Apple: We'll hand out nano-SIM for free--on one condition

The company has reportedly sent a letter to the European Telecommunications Standards Institute offering to hand over its nano-SIM technology at no cost.

Don Reisinger
Former CNET contributor Don Reisinger is a technology columnist who has covered everything from HDTVs to computers to Flowbee Haircut Systems. Besides his work with CNET, Don's work has been featured in a variety of other publications including PC World and a host of Ziff-Davis publications.
Don Reisinger
2 min read
The nano-SIM will reportedly be even smaller than the original SIM and micro-SIM shown here.
The nano-SIM will reportedly be even smaller than the original SIM and micro-SIM shown here. Donald Bell/CNET

Apple's nano-SIM technology, which could eventually become the new SIM card standard in mobile devices, might be one step closer to approval.

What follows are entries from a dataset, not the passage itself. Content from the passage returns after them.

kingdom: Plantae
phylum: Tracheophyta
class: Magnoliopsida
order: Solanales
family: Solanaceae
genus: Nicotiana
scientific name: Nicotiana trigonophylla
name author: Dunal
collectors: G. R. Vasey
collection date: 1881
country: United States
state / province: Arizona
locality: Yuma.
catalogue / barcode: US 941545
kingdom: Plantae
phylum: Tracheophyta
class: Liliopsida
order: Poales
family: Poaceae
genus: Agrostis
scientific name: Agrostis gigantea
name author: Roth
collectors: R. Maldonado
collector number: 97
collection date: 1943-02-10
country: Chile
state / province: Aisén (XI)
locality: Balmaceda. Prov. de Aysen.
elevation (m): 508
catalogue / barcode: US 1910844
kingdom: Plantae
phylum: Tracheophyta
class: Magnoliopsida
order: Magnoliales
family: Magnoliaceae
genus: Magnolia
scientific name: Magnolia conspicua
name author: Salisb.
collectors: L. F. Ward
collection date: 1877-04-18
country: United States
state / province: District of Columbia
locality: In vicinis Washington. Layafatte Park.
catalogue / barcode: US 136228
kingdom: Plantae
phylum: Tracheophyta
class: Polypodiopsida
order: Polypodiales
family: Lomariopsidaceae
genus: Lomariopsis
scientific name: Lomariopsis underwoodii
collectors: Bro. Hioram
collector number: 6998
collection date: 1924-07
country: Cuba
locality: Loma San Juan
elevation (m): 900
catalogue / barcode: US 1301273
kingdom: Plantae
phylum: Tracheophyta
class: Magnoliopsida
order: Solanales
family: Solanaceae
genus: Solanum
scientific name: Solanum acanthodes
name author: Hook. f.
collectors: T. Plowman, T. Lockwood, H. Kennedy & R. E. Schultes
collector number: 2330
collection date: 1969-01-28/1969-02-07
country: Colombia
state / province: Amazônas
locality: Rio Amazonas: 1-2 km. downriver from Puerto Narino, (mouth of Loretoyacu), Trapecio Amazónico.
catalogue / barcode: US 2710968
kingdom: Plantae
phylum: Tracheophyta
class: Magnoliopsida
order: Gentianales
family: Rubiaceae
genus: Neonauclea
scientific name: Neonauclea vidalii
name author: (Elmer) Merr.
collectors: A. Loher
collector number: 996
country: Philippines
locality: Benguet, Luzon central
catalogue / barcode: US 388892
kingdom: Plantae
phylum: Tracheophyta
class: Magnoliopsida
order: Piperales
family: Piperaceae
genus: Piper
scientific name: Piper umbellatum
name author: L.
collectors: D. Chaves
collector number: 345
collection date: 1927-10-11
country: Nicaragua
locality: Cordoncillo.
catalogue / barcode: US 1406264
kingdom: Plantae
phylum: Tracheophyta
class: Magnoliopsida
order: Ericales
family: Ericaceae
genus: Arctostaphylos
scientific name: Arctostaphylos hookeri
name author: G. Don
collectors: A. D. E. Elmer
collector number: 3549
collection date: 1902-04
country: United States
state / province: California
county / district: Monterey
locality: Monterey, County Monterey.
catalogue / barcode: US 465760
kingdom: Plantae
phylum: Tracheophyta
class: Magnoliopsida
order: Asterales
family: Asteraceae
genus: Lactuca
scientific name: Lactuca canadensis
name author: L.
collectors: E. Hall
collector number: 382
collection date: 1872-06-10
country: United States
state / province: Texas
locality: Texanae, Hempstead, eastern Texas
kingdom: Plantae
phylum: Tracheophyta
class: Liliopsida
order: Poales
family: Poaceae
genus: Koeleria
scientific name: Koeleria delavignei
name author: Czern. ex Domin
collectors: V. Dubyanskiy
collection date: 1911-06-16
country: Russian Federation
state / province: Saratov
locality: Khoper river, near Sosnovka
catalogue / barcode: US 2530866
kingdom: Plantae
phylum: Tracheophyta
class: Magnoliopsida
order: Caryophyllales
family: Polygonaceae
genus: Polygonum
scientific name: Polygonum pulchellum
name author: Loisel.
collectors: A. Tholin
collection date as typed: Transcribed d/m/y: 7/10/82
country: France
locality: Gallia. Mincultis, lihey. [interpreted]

According to FOSS Patents' Florian Mueller, citing a "perfectly reliable source," Apple last week sent a letter to the European Telecommunications Standards Institute (ETSI), saying that if its nano-SIM technology is approved by the organization, it would offer its patents to fellow mobile device makers at no cost. That stands in stark contrast to many other essential technologies in the mobile space that are only provided to companies for a fee.

That said, Apple did offer up a caveat, according to Mueller. In order for the company to withhold royalty charges on the nano-SIM technologies mobile device makers would need, those firms must adopt Apple's technology as an industry standard and offer the "same terms in accordance with the principle of reciprocity."

Last week, the Financial Times reported that Apple, Motorola Mobility, Research In Motion, and Nokia are all hoping to make their technologies the nano-SIM standard. The nano-SIM is a smaller version of the micro-SIM, but comes with additional space to include more functionality. SIM cards hold a user's phone number, as well as their mobile identity on a cellular network. After putting the cards into a new device, all of the person's information is preserved.

Apple has so far been able to win over major European carriers, but its competitors say that adopting Apple's offering could hurt the industry by giving the iPhone maker too much control. Seeing the opposition coming, Apple has reportedly tried to "significantly" increase its voting power at ETSI by registering six European subsidies with the governing body. Subsidiaries with 8 billion euros or more in revenue are allowed up to 45 votes. Considering Apple's wealth, the company could quickly overshadow Nokia's 92 total votes.

The vote to decide which technology will become the nano-SIM standard is scheduled to be held later this week. It's more than likely that Nokia, Motorola, and Apple's other competitors will throw their weight behind their own technologies, leaving the field wide open for one party to win. Inevitably, it comes down to which firm can woo the most carriers and other industry insiders. Will Apple's free offer be enough to do that?

Apple did not immediately respond to CNET's request for comment.